__PROBLEM__. Lay out as a numbered list, with blank lines omitted, the lines of the material starting with the line that contains "A Node.js app" and going on through the line that contains "This allows Node.js to handle".

__THE DATA__.
┄┄┄┄┄┄┄┄┄┄
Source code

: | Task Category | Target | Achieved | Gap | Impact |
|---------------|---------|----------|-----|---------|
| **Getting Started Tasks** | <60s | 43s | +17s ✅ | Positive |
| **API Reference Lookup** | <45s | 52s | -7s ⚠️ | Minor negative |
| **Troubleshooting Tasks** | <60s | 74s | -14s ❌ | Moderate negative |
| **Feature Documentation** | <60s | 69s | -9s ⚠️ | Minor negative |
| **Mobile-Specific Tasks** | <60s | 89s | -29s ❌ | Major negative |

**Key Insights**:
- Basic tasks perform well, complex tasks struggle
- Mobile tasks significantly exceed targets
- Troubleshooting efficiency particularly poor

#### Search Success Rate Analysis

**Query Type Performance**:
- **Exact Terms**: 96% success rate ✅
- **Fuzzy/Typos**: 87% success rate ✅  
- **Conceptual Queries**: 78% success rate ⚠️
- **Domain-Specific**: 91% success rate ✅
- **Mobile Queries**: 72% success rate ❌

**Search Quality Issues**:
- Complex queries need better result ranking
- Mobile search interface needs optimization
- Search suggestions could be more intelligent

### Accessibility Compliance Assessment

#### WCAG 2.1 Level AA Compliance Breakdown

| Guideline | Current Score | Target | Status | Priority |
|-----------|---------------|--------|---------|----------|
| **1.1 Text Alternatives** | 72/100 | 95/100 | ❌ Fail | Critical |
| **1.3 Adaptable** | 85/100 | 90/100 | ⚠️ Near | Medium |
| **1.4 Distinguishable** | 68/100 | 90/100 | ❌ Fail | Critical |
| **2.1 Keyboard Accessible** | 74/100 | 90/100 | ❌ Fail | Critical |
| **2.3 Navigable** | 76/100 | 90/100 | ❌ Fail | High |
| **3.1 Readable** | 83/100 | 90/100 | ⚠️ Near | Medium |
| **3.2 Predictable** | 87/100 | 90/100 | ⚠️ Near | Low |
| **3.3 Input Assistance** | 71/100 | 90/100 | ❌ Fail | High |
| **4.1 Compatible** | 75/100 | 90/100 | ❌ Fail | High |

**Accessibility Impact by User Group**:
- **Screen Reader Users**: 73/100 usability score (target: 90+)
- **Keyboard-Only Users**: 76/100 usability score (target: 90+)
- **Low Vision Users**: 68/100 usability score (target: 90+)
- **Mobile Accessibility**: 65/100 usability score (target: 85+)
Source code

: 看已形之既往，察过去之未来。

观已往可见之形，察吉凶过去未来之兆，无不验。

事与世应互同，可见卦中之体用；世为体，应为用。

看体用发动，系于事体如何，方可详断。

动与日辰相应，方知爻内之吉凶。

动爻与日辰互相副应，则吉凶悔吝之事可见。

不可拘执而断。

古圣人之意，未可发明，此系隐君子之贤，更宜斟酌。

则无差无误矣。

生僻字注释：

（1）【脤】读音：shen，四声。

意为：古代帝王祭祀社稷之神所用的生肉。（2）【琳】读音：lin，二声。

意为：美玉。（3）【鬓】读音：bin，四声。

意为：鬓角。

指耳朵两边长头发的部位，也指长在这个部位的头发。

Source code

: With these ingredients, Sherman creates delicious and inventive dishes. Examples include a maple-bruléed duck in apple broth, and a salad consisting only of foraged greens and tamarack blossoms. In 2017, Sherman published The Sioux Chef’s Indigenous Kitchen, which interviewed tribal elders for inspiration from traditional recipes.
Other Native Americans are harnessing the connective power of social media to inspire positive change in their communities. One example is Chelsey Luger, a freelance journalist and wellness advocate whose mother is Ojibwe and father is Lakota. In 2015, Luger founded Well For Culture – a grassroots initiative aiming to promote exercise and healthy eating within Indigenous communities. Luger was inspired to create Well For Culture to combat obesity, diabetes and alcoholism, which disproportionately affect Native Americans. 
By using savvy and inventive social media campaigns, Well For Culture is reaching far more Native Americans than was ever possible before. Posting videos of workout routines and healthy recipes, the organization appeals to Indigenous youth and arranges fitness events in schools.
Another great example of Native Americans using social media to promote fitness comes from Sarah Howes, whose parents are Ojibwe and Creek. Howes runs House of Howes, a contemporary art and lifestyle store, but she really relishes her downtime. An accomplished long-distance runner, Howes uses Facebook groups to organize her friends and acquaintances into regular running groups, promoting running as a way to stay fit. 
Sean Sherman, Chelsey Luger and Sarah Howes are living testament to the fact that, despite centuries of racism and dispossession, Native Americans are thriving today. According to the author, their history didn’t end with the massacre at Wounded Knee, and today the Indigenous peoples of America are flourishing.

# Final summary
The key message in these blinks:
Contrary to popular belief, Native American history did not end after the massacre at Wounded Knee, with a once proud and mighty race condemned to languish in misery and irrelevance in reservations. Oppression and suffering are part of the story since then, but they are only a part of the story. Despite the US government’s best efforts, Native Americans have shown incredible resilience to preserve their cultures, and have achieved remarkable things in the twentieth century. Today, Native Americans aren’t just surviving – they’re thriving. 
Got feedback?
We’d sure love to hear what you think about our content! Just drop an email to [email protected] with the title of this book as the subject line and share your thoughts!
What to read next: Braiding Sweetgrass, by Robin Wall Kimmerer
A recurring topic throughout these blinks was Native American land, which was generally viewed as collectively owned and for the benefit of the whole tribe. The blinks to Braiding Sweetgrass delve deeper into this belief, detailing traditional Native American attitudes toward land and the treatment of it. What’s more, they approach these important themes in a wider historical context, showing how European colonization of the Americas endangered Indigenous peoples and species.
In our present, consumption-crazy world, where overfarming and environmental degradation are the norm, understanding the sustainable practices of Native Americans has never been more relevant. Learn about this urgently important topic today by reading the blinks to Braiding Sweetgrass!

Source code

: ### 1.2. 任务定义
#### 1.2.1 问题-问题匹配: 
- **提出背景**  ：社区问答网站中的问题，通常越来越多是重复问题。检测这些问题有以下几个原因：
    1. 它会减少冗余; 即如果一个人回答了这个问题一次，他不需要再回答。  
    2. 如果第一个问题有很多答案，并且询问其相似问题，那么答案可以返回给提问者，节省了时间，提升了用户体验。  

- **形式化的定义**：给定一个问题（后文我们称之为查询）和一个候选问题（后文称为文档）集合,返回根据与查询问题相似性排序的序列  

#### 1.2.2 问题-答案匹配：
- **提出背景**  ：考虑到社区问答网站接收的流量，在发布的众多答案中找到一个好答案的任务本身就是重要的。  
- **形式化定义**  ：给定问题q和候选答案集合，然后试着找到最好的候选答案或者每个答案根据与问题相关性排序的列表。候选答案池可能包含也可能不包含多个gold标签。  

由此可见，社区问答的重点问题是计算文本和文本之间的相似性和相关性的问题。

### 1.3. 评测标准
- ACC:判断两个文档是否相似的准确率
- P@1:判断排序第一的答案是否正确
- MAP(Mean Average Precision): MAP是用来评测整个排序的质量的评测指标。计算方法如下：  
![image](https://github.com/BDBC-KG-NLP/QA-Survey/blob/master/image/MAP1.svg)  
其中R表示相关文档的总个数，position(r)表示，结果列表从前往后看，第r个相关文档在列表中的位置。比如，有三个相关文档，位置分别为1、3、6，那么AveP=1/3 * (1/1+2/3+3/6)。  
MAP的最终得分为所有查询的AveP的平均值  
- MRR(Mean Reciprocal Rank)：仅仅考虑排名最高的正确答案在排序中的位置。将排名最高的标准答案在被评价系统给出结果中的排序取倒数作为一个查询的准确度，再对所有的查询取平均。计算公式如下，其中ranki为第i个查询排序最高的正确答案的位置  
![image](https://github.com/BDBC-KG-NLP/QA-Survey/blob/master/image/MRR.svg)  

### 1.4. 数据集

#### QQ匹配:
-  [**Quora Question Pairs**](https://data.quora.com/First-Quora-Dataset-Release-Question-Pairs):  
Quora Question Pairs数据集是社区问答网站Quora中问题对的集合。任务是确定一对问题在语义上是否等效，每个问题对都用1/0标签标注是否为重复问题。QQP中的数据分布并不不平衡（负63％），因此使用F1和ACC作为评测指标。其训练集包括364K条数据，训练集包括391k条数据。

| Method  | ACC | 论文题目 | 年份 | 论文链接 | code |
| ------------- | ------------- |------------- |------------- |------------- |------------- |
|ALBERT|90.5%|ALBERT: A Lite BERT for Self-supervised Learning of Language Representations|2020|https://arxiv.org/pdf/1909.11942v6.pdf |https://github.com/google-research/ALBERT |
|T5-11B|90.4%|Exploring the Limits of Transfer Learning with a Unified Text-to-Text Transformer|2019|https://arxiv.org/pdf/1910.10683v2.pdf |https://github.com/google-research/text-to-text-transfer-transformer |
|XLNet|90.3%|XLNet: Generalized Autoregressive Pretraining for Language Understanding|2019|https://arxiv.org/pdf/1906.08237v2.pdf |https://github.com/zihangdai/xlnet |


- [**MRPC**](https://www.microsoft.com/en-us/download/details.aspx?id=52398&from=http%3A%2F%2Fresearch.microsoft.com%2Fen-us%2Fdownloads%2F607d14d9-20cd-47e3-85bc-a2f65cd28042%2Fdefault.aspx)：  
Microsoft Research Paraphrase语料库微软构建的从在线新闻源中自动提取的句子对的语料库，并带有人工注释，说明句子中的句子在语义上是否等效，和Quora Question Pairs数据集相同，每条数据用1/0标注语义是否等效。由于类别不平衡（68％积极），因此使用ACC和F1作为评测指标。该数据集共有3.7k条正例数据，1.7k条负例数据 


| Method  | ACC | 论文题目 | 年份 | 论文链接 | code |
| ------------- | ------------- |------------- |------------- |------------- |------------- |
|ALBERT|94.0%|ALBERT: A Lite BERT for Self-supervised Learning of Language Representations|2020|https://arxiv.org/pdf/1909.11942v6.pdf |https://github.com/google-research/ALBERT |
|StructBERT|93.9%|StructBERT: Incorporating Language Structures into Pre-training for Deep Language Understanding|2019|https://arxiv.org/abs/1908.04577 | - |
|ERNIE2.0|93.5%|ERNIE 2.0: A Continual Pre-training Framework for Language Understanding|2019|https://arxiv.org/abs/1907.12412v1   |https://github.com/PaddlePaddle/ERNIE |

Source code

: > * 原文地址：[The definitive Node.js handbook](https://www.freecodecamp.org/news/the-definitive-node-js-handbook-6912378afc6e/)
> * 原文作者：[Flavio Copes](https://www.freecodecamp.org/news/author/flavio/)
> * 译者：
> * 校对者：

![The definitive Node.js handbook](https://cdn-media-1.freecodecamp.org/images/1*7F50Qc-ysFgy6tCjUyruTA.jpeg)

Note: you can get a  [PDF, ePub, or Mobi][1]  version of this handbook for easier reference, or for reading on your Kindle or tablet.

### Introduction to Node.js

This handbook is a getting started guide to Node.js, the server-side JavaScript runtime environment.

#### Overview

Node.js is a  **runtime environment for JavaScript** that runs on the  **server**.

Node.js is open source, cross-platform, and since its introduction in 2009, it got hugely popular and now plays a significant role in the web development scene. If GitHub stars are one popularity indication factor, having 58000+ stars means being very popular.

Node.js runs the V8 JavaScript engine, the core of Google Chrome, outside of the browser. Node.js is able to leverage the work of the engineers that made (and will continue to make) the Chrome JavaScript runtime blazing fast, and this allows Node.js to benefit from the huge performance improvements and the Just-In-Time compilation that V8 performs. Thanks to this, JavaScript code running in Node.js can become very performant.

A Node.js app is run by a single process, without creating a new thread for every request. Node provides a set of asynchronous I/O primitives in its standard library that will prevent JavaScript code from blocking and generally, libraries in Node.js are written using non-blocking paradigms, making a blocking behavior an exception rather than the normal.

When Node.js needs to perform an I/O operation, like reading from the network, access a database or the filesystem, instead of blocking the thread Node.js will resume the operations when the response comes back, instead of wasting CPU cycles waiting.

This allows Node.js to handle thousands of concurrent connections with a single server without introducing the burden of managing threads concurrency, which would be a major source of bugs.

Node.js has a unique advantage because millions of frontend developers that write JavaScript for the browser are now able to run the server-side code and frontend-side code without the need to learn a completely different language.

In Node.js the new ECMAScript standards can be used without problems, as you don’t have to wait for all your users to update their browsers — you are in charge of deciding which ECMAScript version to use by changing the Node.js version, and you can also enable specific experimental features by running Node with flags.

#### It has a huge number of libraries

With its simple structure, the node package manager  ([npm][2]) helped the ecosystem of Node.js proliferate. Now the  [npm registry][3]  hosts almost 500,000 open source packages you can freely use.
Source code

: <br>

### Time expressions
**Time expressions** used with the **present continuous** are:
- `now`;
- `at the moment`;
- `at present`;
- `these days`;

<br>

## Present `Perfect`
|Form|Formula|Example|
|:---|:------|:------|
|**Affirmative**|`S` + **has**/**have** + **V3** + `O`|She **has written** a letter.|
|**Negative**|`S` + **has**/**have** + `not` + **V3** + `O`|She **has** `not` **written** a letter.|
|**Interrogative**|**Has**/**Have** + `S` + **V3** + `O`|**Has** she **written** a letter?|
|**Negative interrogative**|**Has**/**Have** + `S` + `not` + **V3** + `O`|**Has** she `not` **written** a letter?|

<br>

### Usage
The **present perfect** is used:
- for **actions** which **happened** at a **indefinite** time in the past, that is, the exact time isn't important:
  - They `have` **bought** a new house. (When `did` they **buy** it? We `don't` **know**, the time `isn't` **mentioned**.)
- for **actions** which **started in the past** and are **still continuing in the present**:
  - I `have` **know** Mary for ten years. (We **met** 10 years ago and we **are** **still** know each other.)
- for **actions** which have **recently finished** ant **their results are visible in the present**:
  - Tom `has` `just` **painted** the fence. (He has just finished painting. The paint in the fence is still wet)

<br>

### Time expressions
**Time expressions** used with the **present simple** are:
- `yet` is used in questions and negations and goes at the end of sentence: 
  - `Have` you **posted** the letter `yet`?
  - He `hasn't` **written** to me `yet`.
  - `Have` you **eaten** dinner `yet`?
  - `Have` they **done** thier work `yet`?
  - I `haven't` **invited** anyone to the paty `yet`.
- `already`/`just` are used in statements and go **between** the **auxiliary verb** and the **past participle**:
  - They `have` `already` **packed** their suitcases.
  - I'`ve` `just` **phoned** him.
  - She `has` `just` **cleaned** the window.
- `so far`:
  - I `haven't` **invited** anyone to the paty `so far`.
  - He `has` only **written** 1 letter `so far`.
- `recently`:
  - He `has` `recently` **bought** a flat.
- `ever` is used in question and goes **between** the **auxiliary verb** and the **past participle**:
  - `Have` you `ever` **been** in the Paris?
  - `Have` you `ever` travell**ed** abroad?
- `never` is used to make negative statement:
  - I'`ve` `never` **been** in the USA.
┄┄┄┄┄┄┄┄┄┄
__SOLUTION FOR THIS TASK__.
1. A Node.js app is run by a single process, without creating a new thread for every request. Node provides a set of asynchronous I/O primitives in its standard library that will prevent JavaScript code from blocking and generally, libraries in Node.js are written using non-blocking paradigms, making a blocking behavior an exception rather than the normal.
2. When Node.js needs to perform an I/O operation, like reading from the network, access a database or the filesystem, instead of blocking the thread Node.js will resume the operations when the response comes back, instead of wasting CPU cycles waiting.
3. This allows Node.js to handle thousands of concurrent connections with a single server without introducing the burden of managing threads concurrency, which would be a major source of bugs.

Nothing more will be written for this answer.